§ Supplied passage
-*-

LA MESA, Calif. (KGTV) - A group of experts and concerned citizens spoke on the increase in marijuana-impaired driving cases and what can be done to stop the growing trend.
Members of the group Smart Approaches to Marijuana (SAM) introduced their “ High Means DUI ” campaign, saying, “Marijuana impaired driving is a growing concern across the nation. Laws, policies and their enforcement should ensure parity in conviction rates, sentences, and treatment for cases of impaired driving irrespective of cause; alcohol, drugs or a combination of both.”
Dr. Roneet Lev, director of operations of the Scripps Mercy Emergency Department, called the issue “a growing public health disaster” and referenced a vehicle collision earlier this year that happened on a San Diego County road.
Lev said the the 25-year-old driver did not know something was wrong when she treated him. According to Lev, the man “didn’t realize that he almost killed four people, including himself. People who are high don’t have insight into their impairment.”
“People use marijuana for different reasons, but whatever the reason or method, marijuana makes you impaired. Driving drugged is no different than driving drunk. Driving high is a DUI,” Lev said.
La Mesa police Lt. Brian Stoney urged the public to refrain from drinking and driving but also added that “DUI doesn’t just mean booze; drugs like marijuana can be impairing too.”
“Whether the drug is legally prescribed marijuana -- both recreational and medicinal -- or illegal drugs, driving while under the influence of drugs poses a threat to the driver, their passengers and all of the other people who use our roadways. Just like drunk driving, driving under the influence of drugs is a crime. It is something you can and will be arrested for if caught,” Stoney said.
La Mesa City Councilwoman Kristine Alessio added, “It’s not funny, it’s not cool to drive around while smoking [marijuana]. It’s putting a tremendous strain on local and state law enforcement … even though it’s legal, it is DUI and it will result in death if you drive while you are high.”

-*-

§ Transcribed page contents
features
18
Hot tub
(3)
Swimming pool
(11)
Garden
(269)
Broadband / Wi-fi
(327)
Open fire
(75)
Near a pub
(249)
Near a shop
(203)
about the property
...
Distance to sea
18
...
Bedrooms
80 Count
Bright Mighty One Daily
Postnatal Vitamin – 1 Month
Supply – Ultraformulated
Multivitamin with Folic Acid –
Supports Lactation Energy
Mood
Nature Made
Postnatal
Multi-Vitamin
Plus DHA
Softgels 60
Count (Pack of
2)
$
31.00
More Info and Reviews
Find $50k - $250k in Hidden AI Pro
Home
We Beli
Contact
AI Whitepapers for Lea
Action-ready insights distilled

-*-

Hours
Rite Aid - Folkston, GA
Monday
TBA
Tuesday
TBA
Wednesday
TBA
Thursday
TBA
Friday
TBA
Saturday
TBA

-*-

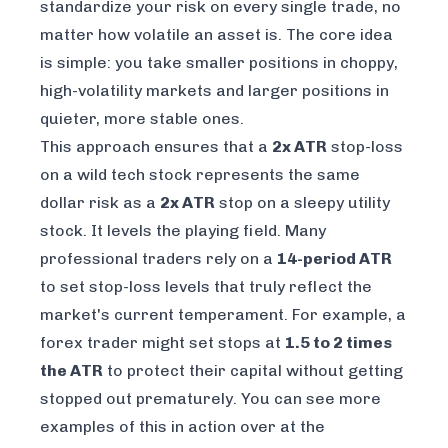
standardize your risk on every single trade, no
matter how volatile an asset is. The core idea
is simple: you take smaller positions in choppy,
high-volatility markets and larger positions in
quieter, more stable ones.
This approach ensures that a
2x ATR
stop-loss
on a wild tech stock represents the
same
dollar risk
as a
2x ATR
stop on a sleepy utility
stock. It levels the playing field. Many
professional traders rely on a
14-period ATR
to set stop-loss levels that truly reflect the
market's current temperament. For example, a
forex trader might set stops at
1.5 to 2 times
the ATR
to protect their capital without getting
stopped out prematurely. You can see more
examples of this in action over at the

-*-

§ Exercises to complete
• a. In the article on marijuana-impaired driving, copy everything from "Dr. Roneet Lev, director" down to "Diego County road.".
• b. Using the article on marijuana-impaired driving, decide whether each statement agrees with it, answering yes or no and quoting the words that settle it: (i) Roneet Lev is director of operations of the Scripps Mercy Emergency Department. (ii) The driver Lev treated was 30 years old. (iii) Kristine Alessio is a lieutenant with the La Mesa police.
• c. Go on with the article on marijuana-impaired driving from its last sentence.

§ Your written answers
• a.
Dr. Roneet Lev, director of operations of the Scripps Mercy Emergency Department, called the issue “a growing public health disaster” and referenced a vehicle collision earlier this year that happened on a San Diego County road.

• b.
(i) Yes: "Dr. Roneet Lev, director of operations of the Scripps Mercy Emergency Department"
(ii) No: "25-year-old driver"
(iii) No: "La Mesa City Councilwoman Kristine Alessio"

• c.
Dr. Kevin Sabet, founder of SAM, said certain and swift penalties -- such as driver’s license revocation -- are necessary, as well as treatment and prevention programs for those who are penalized.
“Now that more people are using marijuana, we need more resources for law enforcement,” Sabet added.
Corinne Gasper, whose 22-year-old daughter was killed by a driver under the influence of medical marijuana, said, “I’m here because I want to see something done about drugged driving. It’s become a menace to our society and it’s killing innocent people every day.”
With many states like California legalizing marijuana use, SAM officials are hoping for clearer laws regarding driving under the influence.
Officials said, “All states prohibit driving under its influence. Unfortunately, many people still perceive driving after marijuana use isn't dangerous. The insurance industry is already reporting higher collision claims in states with legal marijuana.”
According to 2018 data from the Governors Highway Safety Association, marijuana is the most common drug found in fatally-injured drivers and marijuana presence has increased substantially in the past decade.